Issues with generators

The biggest drawback with this implementation is performance. According to my calculation, the solution for the prime problem above using generators is 30% slower than imperative code. It is mainly caused by the overhead of creating goroutines and passing data around via channels. This makes generators not very practical to be widely used in Go just yet.

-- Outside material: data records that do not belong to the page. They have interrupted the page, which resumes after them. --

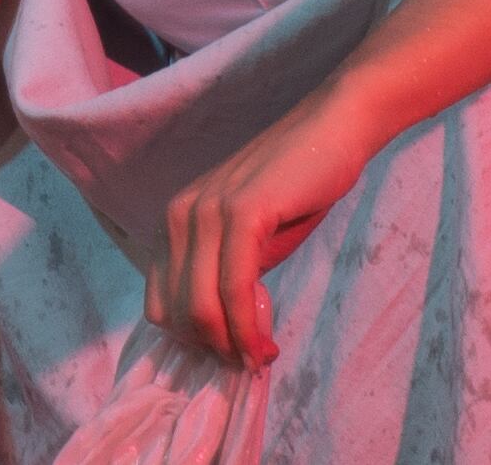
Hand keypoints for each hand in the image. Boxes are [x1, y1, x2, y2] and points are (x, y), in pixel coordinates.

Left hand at [145, 89, 379, 368]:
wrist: (331, 132)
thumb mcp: (249, 243)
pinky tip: (266, 344)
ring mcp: (206, 212)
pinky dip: (248, 327)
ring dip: (232, 345)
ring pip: (199, 307)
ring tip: (262, 355)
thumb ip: (226, 278)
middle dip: (213, 348)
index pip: (159, 302)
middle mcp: (178, 216)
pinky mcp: (241, 213)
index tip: (232, 352)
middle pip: (174, 312)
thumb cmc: (294, 190)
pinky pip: (234, 288)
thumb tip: (220, 337)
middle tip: (253, 358)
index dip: (192, 339)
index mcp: (173, 223)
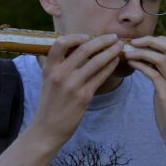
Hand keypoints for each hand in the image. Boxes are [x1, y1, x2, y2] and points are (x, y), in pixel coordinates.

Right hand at [30, 33, 124, 148]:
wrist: (48, 128)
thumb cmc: (49, 103)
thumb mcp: (45, 80)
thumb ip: (53, 64)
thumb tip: (61, 46)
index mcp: (49, 68)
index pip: (60, 44)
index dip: (75, 37)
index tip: (87, 36)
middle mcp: (60, 74)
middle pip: (84, 49)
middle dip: (102, 40)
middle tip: (113, 37)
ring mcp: (72, 85)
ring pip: (96, 62)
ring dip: (111, 51)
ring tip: (120, 46)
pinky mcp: (84, 96)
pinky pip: (100, 76)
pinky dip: (110, 66)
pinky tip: (115, 61)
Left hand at [123, 35, 165, 153]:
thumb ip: (164, 75)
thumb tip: (149, 60)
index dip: (159, 39)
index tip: (142, 40)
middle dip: (150, 41)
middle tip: (133, 42)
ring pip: (161, 59)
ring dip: (142, 52)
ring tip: (128, 53)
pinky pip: (153, 75)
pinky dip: (140, 66)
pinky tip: (131, 64)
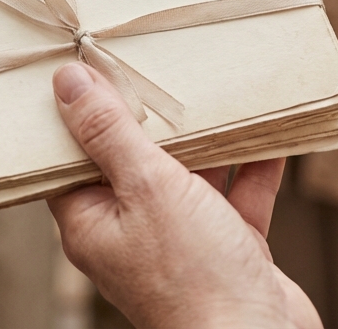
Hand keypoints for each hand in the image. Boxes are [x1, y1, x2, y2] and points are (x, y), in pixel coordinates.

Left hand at [46, 63, 320, 328]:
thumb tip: (66, 81)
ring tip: (215, 86)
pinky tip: (271, 130)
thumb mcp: (146, 188)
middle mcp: (132, 233)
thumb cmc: (193, 277)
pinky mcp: (227, 250)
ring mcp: (182, 242)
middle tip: (155, 61)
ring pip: (189, 176)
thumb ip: (110, 134)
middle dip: (150, 116)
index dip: (77, 114)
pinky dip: (252, 167)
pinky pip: (237, 197)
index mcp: (92, 222)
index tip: (86, 66)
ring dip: (207, 137)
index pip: (71, 159)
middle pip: (133, 161)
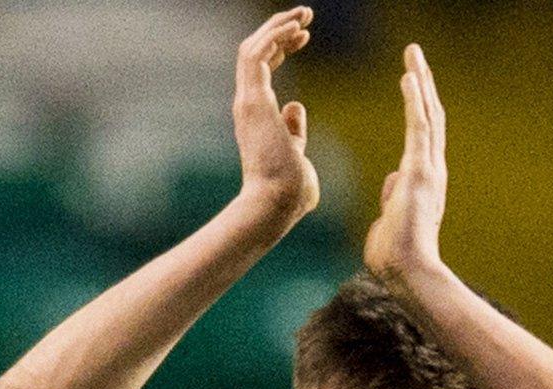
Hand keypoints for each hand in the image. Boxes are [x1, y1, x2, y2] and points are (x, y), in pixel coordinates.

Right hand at [235, 6, 318, 224]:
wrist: (275, 206)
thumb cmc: (289, 192)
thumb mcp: (297, 153)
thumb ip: (296, 131)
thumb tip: (297, 108)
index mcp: (257, 115)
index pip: (262, 68)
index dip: (282, 47)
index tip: (304, 37)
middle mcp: (247, 104)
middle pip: (256, 52)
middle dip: (279, 28)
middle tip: (305, 15)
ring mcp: (247, 102)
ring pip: (253, 48)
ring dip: (277, 26)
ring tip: (303, 14)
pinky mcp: (252, 101)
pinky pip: (257, 56)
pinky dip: (274, 37)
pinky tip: (296, 27)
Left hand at [363, 43, 447, 282]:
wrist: (408, 272)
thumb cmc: (395, 255)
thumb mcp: (390, 218)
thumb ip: (393, 195)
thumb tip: (392, 178)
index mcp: (423, 181)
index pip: (422, 135)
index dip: (418, 106)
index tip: (412, 82)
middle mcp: (432, 170)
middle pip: (430, 117)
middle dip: (423, 85)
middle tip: (416, 55)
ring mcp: (429, 169)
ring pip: (428, 115)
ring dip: (421, 82)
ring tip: (414, 54)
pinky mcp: (421, 170)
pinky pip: (419, 127)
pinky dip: (415, 100)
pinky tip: (409, 76)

Another issue is that once a generator is used, it has to be used with other generators as well. In asynchronous programming, the code is either completely lazy or not at all. That means all the logic that you write has to take generators as input and return other generators as output. Sometimes this make things more complicated than it could be with imperative programming.

Conclusions

Generators are very fun to play around with. They make the code a lot more clean and modularized. However, because there hasn't been any native implementation yet, the current workaround with goroutines and channels is not fast enough to be practical. I really hope there'll be a native implementation some time soon, but given the Go's simple philosophy, it's quite unlikely.